The Man From The Bitter Roots - Page 152/191

A white man who was as loyal to Bruce as Toy would have told him immediately of Smaltz's mysterious midnight visit to the storehouse, but that was not the yellow man's way. Instead he watched Smaltz like a hawk, eying him furtively, appearing unexpectedly at his elbow while he worked. From that night on, instead of one shadow Smaltz found himself with two.

Toy never had liked Smaltz from the day he came. Those who knew the Chinaman could tell it by the scrupulous politeness with which he treated him. He was elaborately exact and fair but he never spoke to him unless it was necessary. Toy yelled at and bullied those he liked but a mandarin could not have surpassed him in dignity when he addressed Smaltz.

Bruce surmised that the Chinaman must share his own instinctive distrust, yet Smaltz, with his versatility, had proved himself more and more valuable as the work progressed.

Banule's sanguine prophecy that they would be "throwin' dirt" within two weeks had failed of fulfilment because the pump motors had sparked when tried out. So small a matter had not disturbed the cheerful optimism of the genius, who declared he could remedy it with a little further work. Days, weeks, a month went by and still he tinkered, while Bruce, watching the sky anxiously, wondered how much longer the bad weather would hold off. As a convincing evidence of the nearness of winter, Porcupine Jim, who considered himself something of a naturalist, declared that the grasshoppers had lost their hind-legs.
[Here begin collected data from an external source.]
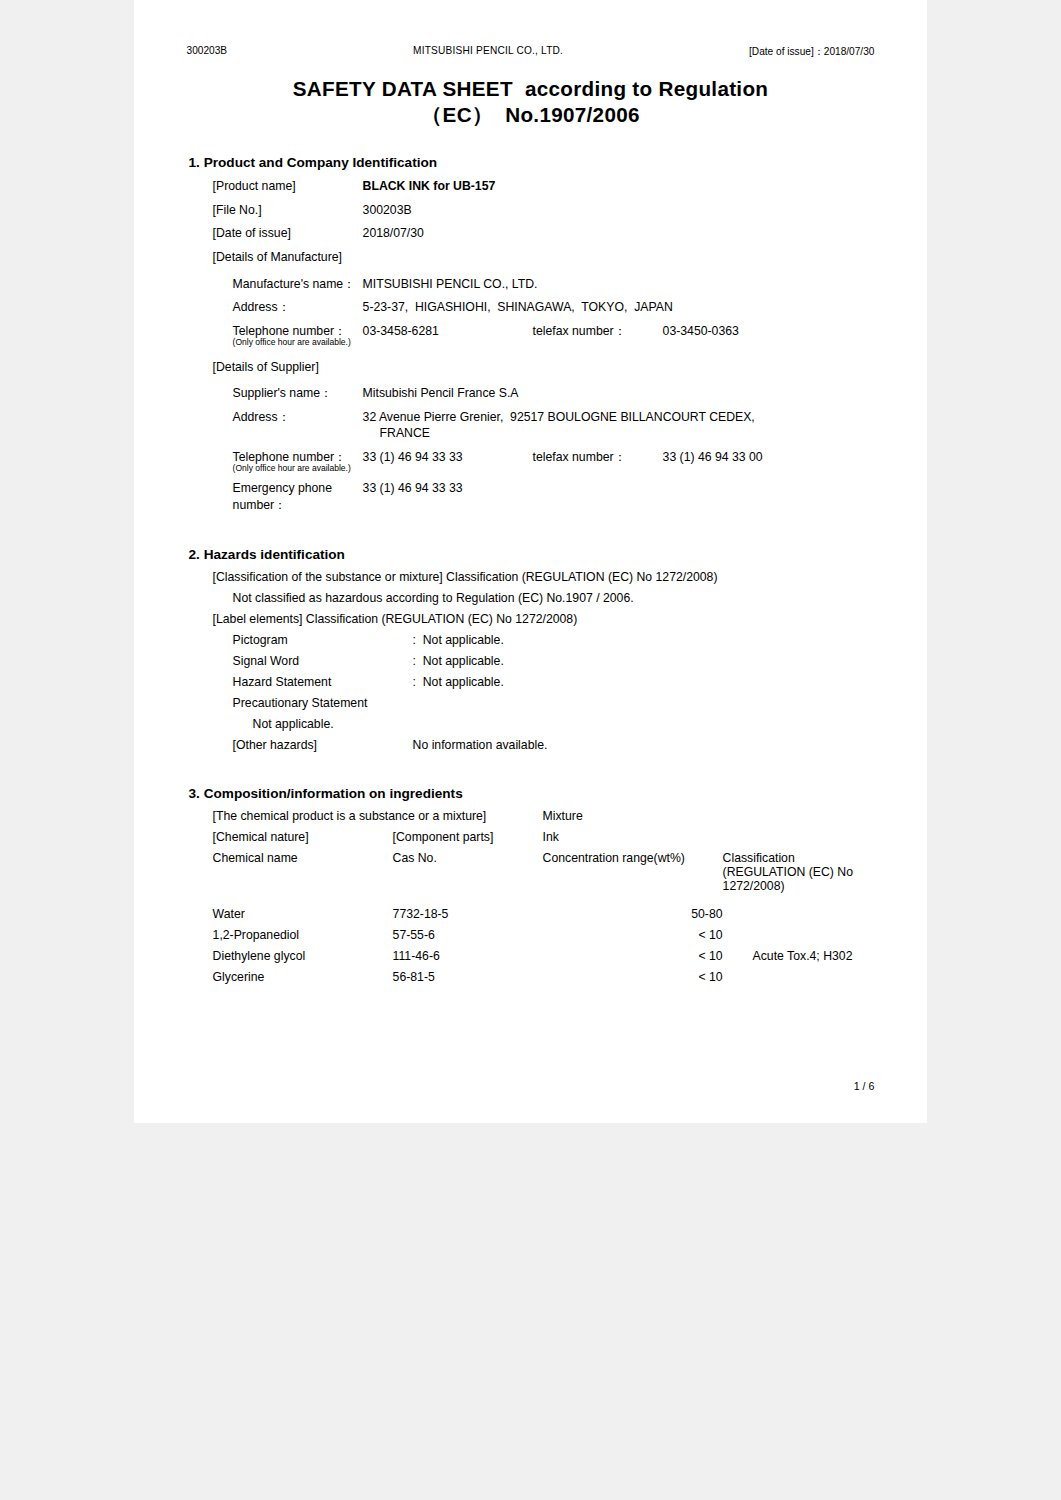300203B
MITSUBISHI PENCIL CO., LTD.
[Date of issue]：2018/07/30
SAFETY DATA SHEET according to Regulation（EC） No.1907/2006
1. Product and Company Identification
[Product name]
BLACK INK for UB-157
[File No.]
300203B
[Date of issue]
2018/07/30
[Details of Manufacture]
Manufacture's name：
MITSUBISHI PENCIL CO., LTD.
Address：
5-23-37, HIGASHIOHI, SHINAGAWA, TOKYO, JAPAN
Telephone number：(Only office hour are available.)
03-3458-6281
telefax number：
03-3450-0363
[Details of Supplier]
Supplier's name：
Mitsubishi Pencil France S.A
Address：
32 Avenue Pierre Grenier, 92517 BOULOGNE BILLANCOURT CEDEX,
FRANCE
Telephone number：(Only office hour are available.)
33 (1) 46 94 33 33
telefax number：
33 (1) 46 94 33 00
Emergency phone
number：
33 (1) 46 94 33 33
2. Hazards identification
[Classification of the substance or mixture] Classification (REGULATION (EC) No 1272/2008)
Not classified as hazardous according to Regulation (EC) No.1907 / 2006.
[Label elements] Classification (REGULATION (EC) No 1272/2008)
Pictogram
: Not applicable.
Signal Word
: Not applicable.
Hazard Statement
: Not applicable.
Precautionary Statement
Not applicable.
[Other hazards]
No information available.
3. Composition/information on ingredients
[The chemical product is a substance or a mixture]
Mixture
[Chemical nature]
[Component parts]
Ink
Chemical name
Cas No.
Concentration range(wt%)
Classification
(REGULATION (EC) No
1272/2008)
Water
7732-18-5
50-80
1,2-Propanediol
57-55-6
< 10
Diethylene glycol
111-46-6
< 10
Acute Tox.4; H302
Glycerine
56-81-5
< 10
1 / 6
While the time sped, Bruce realized that he must abandon his dream of taking out enough gold to begin to repay the stockholders. The most he could hope for now was a few days' run.
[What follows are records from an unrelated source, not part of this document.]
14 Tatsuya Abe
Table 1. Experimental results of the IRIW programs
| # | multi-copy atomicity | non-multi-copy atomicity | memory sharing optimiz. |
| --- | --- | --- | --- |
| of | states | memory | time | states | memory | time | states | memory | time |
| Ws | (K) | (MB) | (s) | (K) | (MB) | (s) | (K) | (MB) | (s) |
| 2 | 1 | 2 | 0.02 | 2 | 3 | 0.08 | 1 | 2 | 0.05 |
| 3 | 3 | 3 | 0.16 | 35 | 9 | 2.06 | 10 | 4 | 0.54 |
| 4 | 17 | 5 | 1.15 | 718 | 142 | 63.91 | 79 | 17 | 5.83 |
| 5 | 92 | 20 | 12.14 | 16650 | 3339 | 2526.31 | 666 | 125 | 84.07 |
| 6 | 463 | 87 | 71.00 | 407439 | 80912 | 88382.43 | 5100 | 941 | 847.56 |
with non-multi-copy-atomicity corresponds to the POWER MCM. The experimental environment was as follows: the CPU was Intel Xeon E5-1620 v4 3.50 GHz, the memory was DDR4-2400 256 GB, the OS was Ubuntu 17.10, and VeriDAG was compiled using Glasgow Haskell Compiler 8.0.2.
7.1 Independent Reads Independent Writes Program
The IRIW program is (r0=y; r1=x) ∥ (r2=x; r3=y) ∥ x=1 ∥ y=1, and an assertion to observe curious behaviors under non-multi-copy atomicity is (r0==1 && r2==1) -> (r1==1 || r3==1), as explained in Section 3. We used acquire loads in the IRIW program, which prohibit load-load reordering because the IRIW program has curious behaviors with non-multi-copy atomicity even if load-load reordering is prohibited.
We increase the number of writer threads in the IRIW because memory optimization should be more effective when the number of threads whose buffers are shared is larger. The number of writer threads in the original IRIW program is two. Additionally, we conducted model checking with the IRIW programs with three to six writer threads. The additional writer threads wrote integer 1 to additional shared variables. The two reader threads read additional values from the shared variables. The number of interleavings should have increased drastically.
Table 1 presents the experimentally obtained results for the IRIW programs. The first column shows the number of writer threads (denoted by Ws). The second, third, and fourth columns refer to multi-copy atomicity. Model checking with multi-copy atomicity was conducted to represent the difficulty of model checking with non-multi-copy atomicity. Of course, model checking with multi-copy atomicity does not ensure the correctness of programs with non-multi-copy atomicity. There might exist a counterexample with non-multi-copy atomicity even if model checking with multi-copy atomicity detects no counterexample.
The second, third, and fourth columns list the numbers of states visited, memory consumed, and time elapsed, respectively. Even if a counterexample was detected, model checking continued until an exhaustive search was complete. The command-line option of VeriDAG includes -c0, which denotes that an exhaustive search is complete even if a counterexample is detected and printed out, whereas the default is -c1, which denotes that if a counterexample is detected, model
"If only I could get into the pay-streak! If I can just get enough out of the clean-up to show them that it's here; that it's no wild-cat; that I've told them the truth!" Over and over he said these things monotonously to himself until they became a refrain to every other thought.
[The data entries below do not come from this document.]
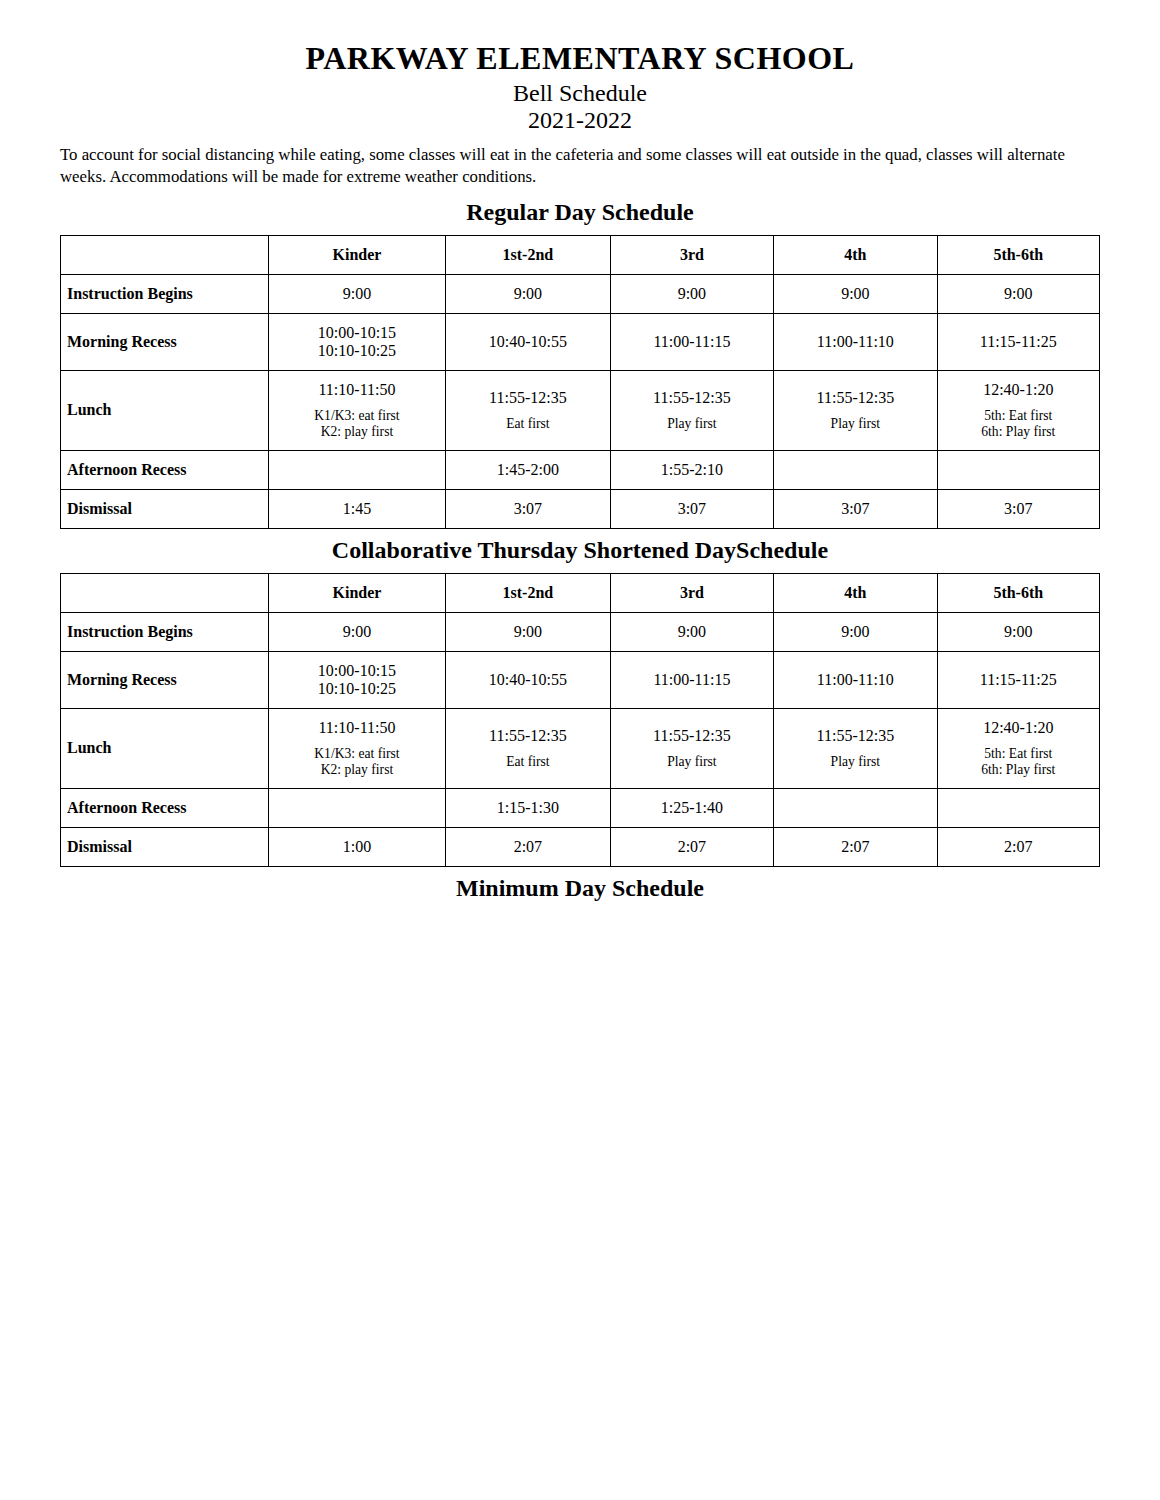PARKWAY ELEMENTARY SCHOOL
Bell Schedule
2021-2022
To account for social distancing while eating, some classes will eat in the cafeteria and some classes will eat outside in the quad, classes will alternate weeks. Accommodations will be made for extreme weather conditions.
Regular Day Schedule
| | Kinder | 1st-2nd | 3rd | 4th | 5th-6th |
| --- | --- | --- | --- | --- | --- |
| Instruction Begins | 9:00 | 9:00 | 9:00 | 9:00 | 9:00 |
| Morning Recess | 10:00-10:15 10:10-10:25 | 10:40-10:55 | 11:00-11:15 | 11:00-11:10 | 11:15-11:25 |
| Lunch | 11:10-11:50 K1/K3: eat first K2: play first | 11:55-12:35 Eat first | 11:55-12:35 Play first | 11:55-12:35 Play first | 12:40-1:20 5th: Eat first 6th: Play first |
| Afternoon Recess | | 1:45-2:00 | 1:55-2:10 | | |
| Dismissal | 1:45 | 3:07 | 3:07 | 3:07 | 3:07 |
Collaborative Thursday Shortened DaySchedule
| | Kinder | 1st-2nd | 3rd | 4th | 5th-6th |
| --- | --- | --- | --- | --- | --- |
| Instruction Begins | 9:00 | 9:00 | 9:00 | 9:00 | 9:00 |
| Morning Recess | 10:00-10:15 10:10-10:25 | 10:40-10:55 | 11:00-11:15 | 11:00-11:10 | 11:15-11:25 |
| Lunch | 11:10-11:50 K1/K3: eat first K2: play first | 11:55-12:35 Eat first | 11:55-12:35 Play first | 11:55-12:35 Play first | 12:40-1:20 5th: Eat first 6th: Play first |
| Afternoon Recess | | 1:15-1:30 | 1:25-1:40 | | |
| Dismissal | 1:00 | 2:07 | 2:07 | 2:07 | 2:07 |
Minimum Day Schedule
In the middle of the summer he had been forced to ask for more money. He was days nerving himself to make the call; but there was no alternative--it was either that or shut down. He had written the stockholders that it would surely be the last, and his relief and gratitude had been great at their good-natured response.

Now the sparking of the motors which unexpectedly prolonged the work had once more exhausted his funds. It took all Bruce's courage to write again. It seemed to him that it was the hardest thing he had ever done but he accomplished it as best he could. He was peremptorily refused.